Tebow was spending that hour talking to 16-year-old Bailey Knaub about her 73 surgeries so far and what TV shows she likes.
“Here he’d just played the game of his life,” recalls Bailey’s mother, Kathy, of Loveland, Colo., “and the first thing he does after his press conference is come find Bailey and ask, ‘Did you get anything to eat?’ He acted like what he’d just done wasn’t anything, like it was all about Bailey.”
More than that, Tebow kept corralling people into the room for Bailey to meet. Hey, Demaryius, come in here a minute. Hey, Mr. Elway. Hey, Coach Fox.
Even though sometimes-fatal Wegener’s granulomatosis has left Bailey with only one lung, the attention took her breath away.
“It was the best day of my life,” she emailed. “It was a bright star among very gloomy and difficult days. Tim Tebow gave me the greatest gift I could ever imagine. He gave me the strength for the future. I know now that I can face any obstacle placed in front of me. Tim taught me to never give up because at the end of the day, today might seem bleak but it can’t rain forever and tomorrow is a new day, with new promises.””
Now, after reading that, one may ask: How can someone possibly show any signs of hatred or resentment towards such a compassionate and caring individual.
Because he thanks Jesus Christ whenever he has the opportunity?
Because he was a (GASP!) Florida Gator?
Or maybe it’s sheer jealously, pulled from the air because for the first time, there isn’t a man that has been arrested nine times with tattoos up and down his arm telling reporters to shove it after a loss.
Instead there stands a man more mature than anything the NFL has seen in decades, possibly ever.

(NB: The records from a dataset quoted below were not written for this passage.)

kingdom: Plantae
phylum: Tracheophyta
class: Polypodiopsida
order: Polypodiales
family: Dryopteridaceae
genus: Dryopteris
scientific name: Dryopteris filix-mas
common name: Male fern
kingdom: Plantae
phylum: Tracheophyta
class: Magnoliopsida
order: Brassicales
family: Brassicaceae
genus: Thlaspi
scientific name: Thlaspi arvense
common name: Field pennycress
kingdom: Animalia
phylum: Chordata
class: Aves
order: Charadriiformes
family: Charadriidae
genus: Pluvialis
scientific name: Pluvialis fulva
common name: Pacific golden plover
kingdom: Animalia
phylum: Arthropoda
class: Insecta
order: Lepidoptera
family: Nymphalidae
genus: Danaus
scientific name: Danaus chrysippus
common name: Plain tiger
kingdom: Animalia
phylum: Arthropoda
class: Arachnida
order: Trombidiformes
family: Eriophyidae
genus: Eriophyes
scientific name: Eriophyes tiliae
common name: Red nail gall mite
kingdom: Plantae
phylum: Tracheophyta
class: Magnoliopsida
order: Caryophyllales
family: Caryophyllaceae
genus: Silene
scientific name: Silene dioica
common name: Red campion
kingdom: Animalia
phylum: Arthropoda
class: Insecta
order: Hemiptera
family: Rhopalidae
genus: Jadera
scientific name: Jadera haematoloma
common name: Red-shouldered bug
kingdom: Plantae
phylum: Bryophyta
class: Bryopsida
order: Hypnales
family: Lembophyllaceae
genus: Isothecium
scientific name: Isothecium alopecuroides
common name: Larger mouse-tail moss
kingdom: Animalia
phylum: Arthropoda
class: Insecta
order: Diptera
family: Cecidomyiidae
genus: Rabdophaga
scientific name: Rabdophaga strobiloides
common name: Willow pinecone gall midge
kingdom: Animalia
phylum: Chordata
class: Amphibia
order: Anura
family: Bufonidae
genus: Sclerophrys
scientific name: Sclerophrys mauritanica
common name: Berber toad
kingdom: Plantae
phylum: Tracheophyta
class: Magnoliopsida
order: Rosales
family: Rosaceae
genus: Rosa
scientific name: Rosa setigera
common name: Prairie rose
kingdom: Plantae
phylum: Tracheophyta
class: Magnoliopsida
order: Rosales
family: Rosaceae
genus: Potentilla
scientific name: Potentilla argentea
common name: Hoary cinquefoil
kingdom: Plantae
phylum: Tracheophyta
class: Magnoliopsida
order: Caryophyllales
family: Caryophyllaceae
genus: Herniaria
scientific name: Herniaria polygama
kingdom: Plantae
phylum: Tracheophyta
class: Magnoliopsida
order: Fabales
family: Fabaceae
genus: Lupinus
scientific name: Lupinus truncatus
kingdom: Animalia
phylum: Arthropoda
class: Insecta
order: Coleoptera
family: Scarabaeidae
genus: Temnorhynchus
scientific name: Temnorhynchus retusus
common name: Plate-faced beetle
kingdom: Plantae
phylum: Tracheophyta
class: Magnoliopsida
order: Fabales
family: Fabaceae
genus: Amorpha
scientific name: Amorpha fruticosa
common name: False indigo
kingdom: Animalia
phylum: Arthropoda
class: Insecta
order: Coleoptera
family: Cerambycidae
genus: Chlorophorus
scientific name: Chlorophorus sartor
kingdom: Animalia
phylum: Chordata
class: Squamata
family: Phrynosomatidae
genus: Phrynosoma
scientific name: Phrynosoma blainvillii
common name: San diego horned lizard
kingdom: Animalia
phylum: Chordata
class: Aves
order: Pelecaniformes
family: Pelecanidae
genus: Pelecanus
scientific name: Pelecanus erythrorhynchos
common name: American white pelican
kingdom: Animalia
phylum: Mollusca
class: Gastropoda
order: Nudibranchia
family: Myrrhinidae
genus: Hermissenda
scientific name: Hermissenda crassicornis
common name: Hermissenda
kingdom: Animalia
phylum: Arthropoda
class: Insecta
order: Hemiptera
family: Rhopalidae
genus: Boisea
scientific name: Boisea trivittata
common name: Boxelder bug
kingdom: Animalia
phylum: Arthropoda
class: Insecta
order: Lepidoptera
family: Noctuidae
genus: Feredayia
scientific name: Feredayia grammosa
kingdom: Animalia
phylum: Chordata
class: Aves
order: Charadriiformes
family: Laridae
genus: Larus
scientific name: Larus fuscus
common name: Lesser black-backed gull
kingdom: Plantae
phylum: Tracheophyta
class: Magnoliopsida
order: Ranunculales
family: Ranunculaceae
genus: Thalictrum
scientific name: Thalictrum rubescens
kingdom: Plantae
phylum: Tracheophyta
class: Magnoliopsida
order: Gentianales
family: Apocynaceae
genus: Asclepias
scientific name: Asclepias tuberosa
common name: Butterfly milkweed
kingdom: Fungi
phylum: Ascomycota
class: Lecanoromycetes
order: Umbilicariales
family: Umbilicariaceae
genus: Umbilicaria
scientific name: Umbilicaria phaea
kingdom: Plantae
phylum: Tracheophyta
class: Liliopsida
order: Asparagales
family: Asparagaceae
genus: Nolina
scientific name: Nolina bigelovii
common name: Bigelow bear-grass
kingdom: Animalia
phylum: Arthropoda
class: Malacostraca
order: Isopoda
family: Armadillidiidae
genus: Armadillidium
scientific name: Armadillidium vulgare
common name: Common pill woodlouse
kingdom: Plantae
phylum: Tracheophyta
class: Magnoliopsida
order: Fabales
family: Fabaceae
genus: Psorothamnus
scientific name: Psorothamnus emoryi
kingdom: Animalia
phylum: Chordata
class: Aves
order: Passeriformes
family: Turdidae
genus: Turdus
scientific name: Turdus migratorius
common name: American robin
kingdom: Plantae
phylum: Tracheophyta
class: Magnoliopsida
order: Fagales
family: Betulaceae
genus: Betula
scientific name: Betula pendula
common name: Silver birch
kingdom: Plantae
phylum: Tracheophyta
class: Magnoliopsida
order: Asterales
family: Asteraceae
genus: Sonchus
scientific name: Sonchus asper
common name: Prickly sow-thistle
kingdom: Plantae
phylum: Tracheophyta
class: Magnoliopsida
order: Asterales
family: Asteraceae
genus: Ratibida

And for the first time, it’s not because of his play on the field, it’s for the tireless contributions off of it.
Everyone is entitled to their opinion, but I am still yet to find a concrete excuse to hate him.
Don’t worry about the arm, the feet or the battering ram he can turn into when his team needs it most. Forget the fact ESPN said his name 168 times in an hour on SportsCenter and forget Superman wears his pajamas. Just take off the rose colored glasses and look at what he does. Look at his true self, not just his 34% completion percentage.
Just enjoy it. You may never see it again.